Journal Farandole

Baltasar et Aurélie Dürbach, peintures, dessins et céramiques

LES BAUX DE PROVENCE - Galerie la Citerne

Gastronomie et artisanat

Baltasar et Aurélie Dürrbach, couple d’artistes doués, attachants et lumineux, présentent dessins et peintures pour lui, céramiques modelées en grès émaillés pour elle. Ils  seront présents pour vous expliquer comment ils réinventent le  monde à leur manière et puisent leur inspiration dans ces Alpilles où ils vivent au plus près de la nature.

Baltasar est né à Cavalaire en 1962. Sa mère est licière, son père est sculpteur. C’est dans une maison construite par l’architecte Gondouin, ayant appartenu à Albert Gleizes, qu’il passe ses années d’enfance jusqu’à l’âge de 10 ans. Il participe à la vie de l’atelier familial et accompagne fréquemment ses parents dans les visites de travail qu’ils rendent aux artistes de la Côte, parmi eux Picasso. Ses jeunes années sont consacrées au dessin et à la gouache sur papier qu’il pratique avec beaucoup d’assiduité.
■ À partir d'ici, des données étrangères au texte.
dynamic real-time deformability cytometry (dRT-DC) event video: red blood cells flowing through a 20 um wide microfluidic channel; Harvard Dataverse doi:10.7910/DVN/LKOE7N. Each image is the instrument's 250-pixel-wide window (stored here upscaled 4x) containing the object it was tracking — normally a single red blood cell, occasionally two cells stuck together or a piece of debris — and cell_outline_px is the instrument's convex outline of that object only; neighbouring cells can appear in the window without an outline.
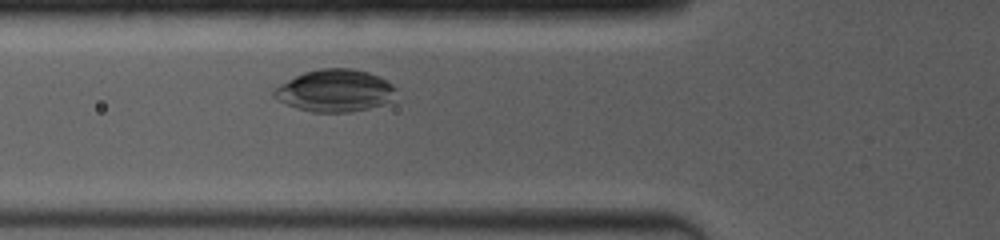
{"species": "common noctule bat (a hibernating species)", "species_latin": "Nyctalus noctula", "temperature_condition": "room temperature", "stored_images_in_passage": 17, "camera_frame_rate_fps": 4000, "um_per_image_px": 0.085, "animal": {"sex": "female", "body_mass_g": 19.0, "forearm_length_mm": 53.3}, "frame": {"image": 1, "passage_image": 3, "time_ms": 1.25, "image_size_px": [1000, 240], "cell_outline_px": [[396, 100], [384, 104], [352, 112], [312, 112], [296, 108], [272, 96], [272, 92], [280, 84], [304, 72], [320, 68], [352, 68], [368, 72], [392, 84], [396, 88]], "centroid_in_image_um": [28.51, 7.71], "position_along_channel_um": 97.3, "area_um2": 30.06}}
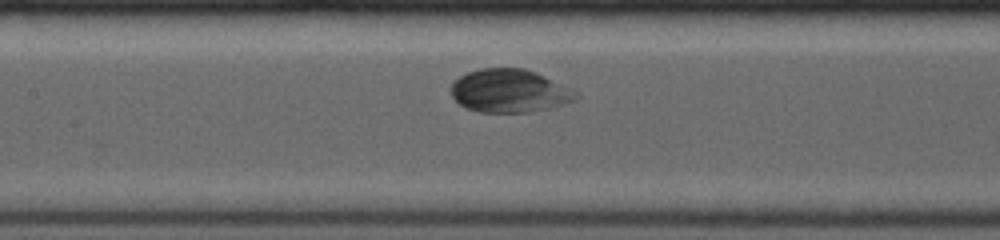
{"frame": {"image": 2, "passage_image": 6, "time_ms": 3.0, "image_size_px": [1000, 240], "cell_outline_px": [[580, 96], [576, 100], [548, 108], [528, 112], [476, 112], [464, 108], [452, 96], [452, 84], [460, 76], [468, 72], [480, 68], [524, 68], [536, 72], [576, 92]], "centroid_in_image_um": [43.28, 7.73], "position_along_channel_um": 164.1, "area_um2": 31.15}}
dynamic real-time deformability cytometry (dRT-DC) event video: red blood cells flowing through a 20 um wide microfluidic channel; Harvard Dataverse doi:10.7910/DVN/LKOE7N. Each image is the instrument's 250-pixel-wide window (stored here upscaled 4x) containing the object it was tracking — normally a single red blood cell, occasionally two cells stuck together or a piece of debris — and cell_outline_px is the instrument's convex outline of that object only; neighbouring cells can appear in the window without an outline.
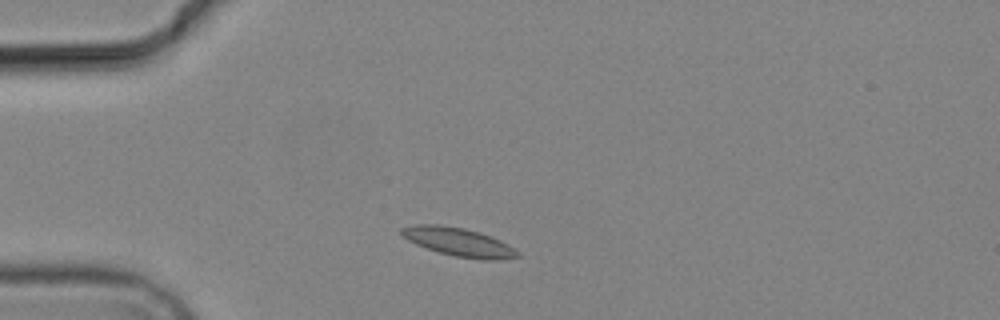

Ses parents s’installent à Saint-Rémy-de-Provence où ils créent un vignoble. Baltasar poursuit des études de viticulture et d’œnologie pendant 4 années tout en travaillant sur le Domaine.

A 21 ans, Il réalise que son destin n’est pas là et part à Paris pour revenir à sa première passion, la peinture.  Après un   séjour en Bourgogne où il rencontre Aurélie qui deviendra sa femme, tout deux reviennent dans le mas familial de Saint- Rémy-de-Provence. Le dessin prend alors une place de plus en plus importante dans son travail.

Aurélie, découvre le travail de la terre à l’âge de 30 ans grâce à Marie Saint-Bris-Bouyer qui lui enseigne la technique de façonnage de la terre par colombins (rouleaux d’argiles préformés en fonction de la forme à obtenir). Le travail se fait à l’aide d’une tournette. Le pot se réalise de la base au sommet par l’assemblage de ces colombins jointés, bout à bout,  avec le pouce et l’index, afin de dessiner une courbe juste, une forme précise. La forme naît d’une part de ce lent travail de la main et d’autre part par la pensée, le vide qui engendre, qui enfante par l’oubli du temps qui passe, par l’absorption totale dans le temps présent.

Du 14 au 25 août, galerie La Citerne. Entrée libre. Ouvert tous les jours de 11h à 13h et de 16h à 19h.